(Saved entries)
"""
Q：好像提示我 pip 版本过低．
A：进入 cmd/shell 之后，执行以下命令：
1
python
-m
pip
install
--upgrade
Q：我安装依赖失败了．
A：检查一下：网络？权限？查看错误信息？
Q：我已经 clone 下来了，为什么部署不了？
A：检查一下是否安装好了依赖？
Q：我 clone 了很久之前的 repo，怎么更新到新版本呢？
"""
"""
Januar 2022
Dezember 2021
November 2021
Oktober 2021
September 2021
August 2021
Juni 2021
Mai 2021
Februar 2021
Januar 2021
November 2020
"""
"""
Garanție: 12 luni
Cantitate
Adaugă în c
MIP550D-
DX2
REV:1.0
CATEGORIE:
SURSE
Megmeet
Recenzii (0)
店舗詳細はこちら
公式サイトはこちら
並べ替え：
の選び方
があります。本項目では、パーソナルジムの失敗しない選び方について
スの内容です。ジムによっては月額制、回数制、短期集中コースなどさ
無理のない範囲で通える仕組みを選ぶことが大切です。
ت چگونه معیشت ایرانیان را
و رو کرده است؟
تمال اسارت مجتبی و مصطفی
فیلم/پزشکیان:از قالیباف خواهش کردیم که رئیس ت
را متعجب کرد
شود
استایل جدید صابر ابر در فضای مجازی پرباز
"""
• What to do
Using the entries above, repeat only the lines from the one containing "Q：好像提示我 pip 版本过低．" through the one containing "Q：我 clone 了很久之前的 repo，怎么更新到新版本呢？", end lines included.

• Response area
Q：好像提示我 pip 版本过低．
A：进入 cmd/shell 之后，执行以下命令：
1
python
-m
pip
install
--upgrade
Q：我安装依赖失败了．
A：检查一下：网络？权限？查看错误信息？
Q：我已经 clone 下来了，为什么部署不了？
A：检查一下是否安装好了依赖？
Q：我 clone 了很久之前的 repo，怎么更新到新版本呢？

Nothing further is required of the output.